1
votes

I am trying to deploy my node.js app on Azure webapp via bitbucket.

when I checked the the wwwroot folder on kudu console, I could not find any node_modules folder and hence the app failed to start

I have tried both npm install and npm install --production in kudu console (inside the wwwroot folder), and I could see the node_modules and files being install via filezilla.... however when I try to start the app again, the node_modules just disappears, can't see it neither in kudu console nor in filezilla.

the package.json file in the project folder:

{
  "name": "fo",
  "version": "1.0.0",
  "description": "xx xx xx",
  "main": "index.js",
  "scripts": {
    "test": "echo \"Error: no test specified\" && exit 1"
  },
  "author": "xx xx",
  "license": "MIT",
  "dependencies": {
    "angular-map-it": "0.0.20",
    "angular-maps": "^6.0.1",
    "angular-waypoints": "^2.0.0",
    "axios": "^0.19.0",
    "bcrypt": "^3.0.6",
    "bluebird": "^3.5.5",
    "body-parser": "^1.19.0",
    "connect-mongodb-session": "^2.2.0",
    "convert-json": "^0.5.0",
    "csvtojson": "^2.0.10",
    "dotenv": "^8.0.0",
    "express": "^4.17.1",
    "express-session": "^1.16.2",
    "fixed-width-string": "^1.0.0",
    "guid": "0.0.12",
    "json2csv": "^4.5.2",
    "jsontoxml": "^1.0.1",
    "moment": "^2.24.0",
    "moment-business-days": "^1.1.3",
    "money": "^0.2.0",
    "mongoose": "^5.6.4",
    "multer": "^1.4.1",
    "ng-storage": "^0.3.2",
    "node-crisp-api": "^1.8.3",
    "nodemailer": "^6.3.0",
    "objects-to-csv": "^1.0.1",
    "open-exchange-rates": "^0.3.0",
    "sanitize": "^2.1.0",
    "svg-assets-cache": "^1.1.3"
  }
}

I don't understand, how people make node.js app work on azure? why node_modules is disappearing? and why azure is not automatically installing them based on my package.json??

1

1 Answers

0
votes

Azure App Service understands package.json and npm-shrinkwrap.json files and can install modules based on entries in these files.
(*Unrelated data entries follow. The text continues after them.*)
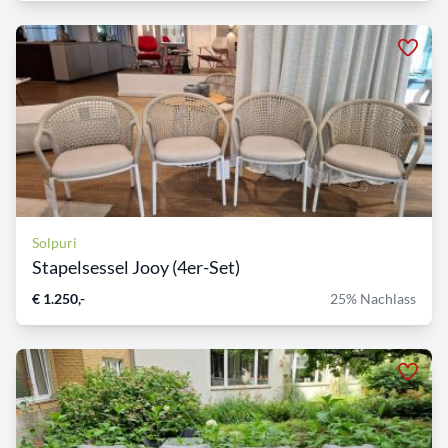
Solpuri
Stapelsessel Jooy (4er-Set)
€ 1.250,-
25% Nachlass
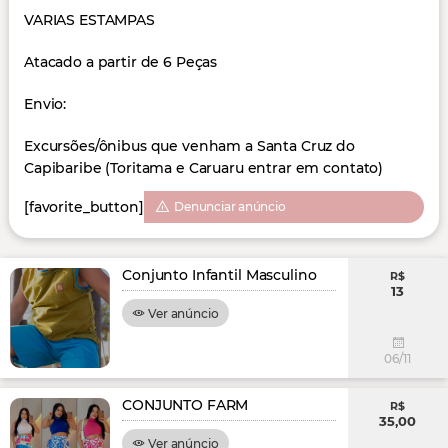
VARIAS ESTAMPAS
Atacado a partir de 6 Peças
Envio:
Excursões/ônibus que venham a Santa Cruz do
Capibaribe (Toritama e Caruaru entrar em contato)
[favorite_button]
Denunciar anúncio
Conjunto Infantil Masculino
R$
13
Ver anúncio
06/11
CONJUNTO FARM
R$
35,00
Ver anúncio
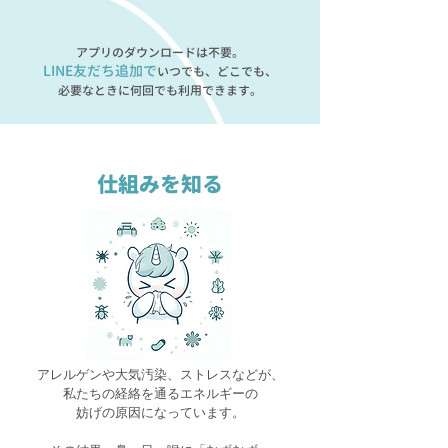
アプリのダウンロードは不要。
LINE友だち追加で
いつでも、どこでも、
必要なときに何回でも利用できます。
仕組みを知る
アレルゲンや大気汚染、ストレスなどが、
私たちの経絡を通るエネルギーの
妨げの原因になっています。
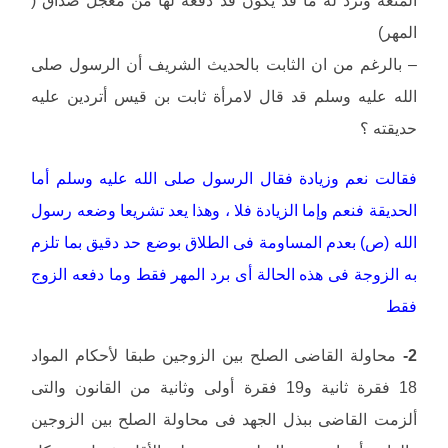
المهر)
– بالرغم من ان الثابت بالحديث الشريف أن الرسول صلى
الله عليه وسلم قد قال لامرأة ثابت بن قيس أتردين عليه
حديقته ؟
فقالت نعم وزيادة فقال الرسول صلى الله عليه وسلم أما
الحديقة فنعم وإما الزيادة فلا ، وهذا يعد تشريعا وضعه رسول
الله (ص) بعدم المساومة فى الطلاق بوضع حد دقيق بما تلزم
به الزوجة فى هذه الحالة أى برد المهر فقط وما دفعه الزوج
فقط
2-
محاولة القاضى الصلح بين الزوجين طبقا لأحكام المواد
18 فقرة ثانية و19 فقرة أولى وثانية من القانون والتى
ألزمت القاضى ببذل الجهد فى محاولة الصلح بين الزوجين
Azure App Service does not support all native modules and might fail when compiling modules with specific prerequisites. While some popular modules like MongoDB have optional native dependencies and work fine without them, the following workarounds proved successful with almost all native modules available today:

Navigate to Kudu - https://yoursite.scm.azurewebsites.net/

Locate the wwwroot folder and run the install command command.

cd site

cd wwwroot

npm install

Run npm install on a Windows machine that has all the native module's prerequisites installed. Then, deploy the created node_modules folder as part of the application to Azure App Service. Before compiling, check that your local Node.js installation has matching architecture and the version is as close as possible to the one used in Azure (the current values can be checked on runtime from properties process.arch and process.version). So, ensure that

Azure App Service can be configured to execute custom bash or shell scripts during deployment, giving you the opportunity to execute custom commands and precisely configure the way npm install is being run. For a video showing how to configure that environment, see Custom Website Deployment Scripts with Kudu. Kindly ensure that all the configuration is appropriate. If the issue still persist, kindly let us know what specific error message you receive ( app failed to start) for further investigation and also take a look at this ‘Best practices and troubleshooting guide for node applications on Azure App Service Windows’ for more details on the topic.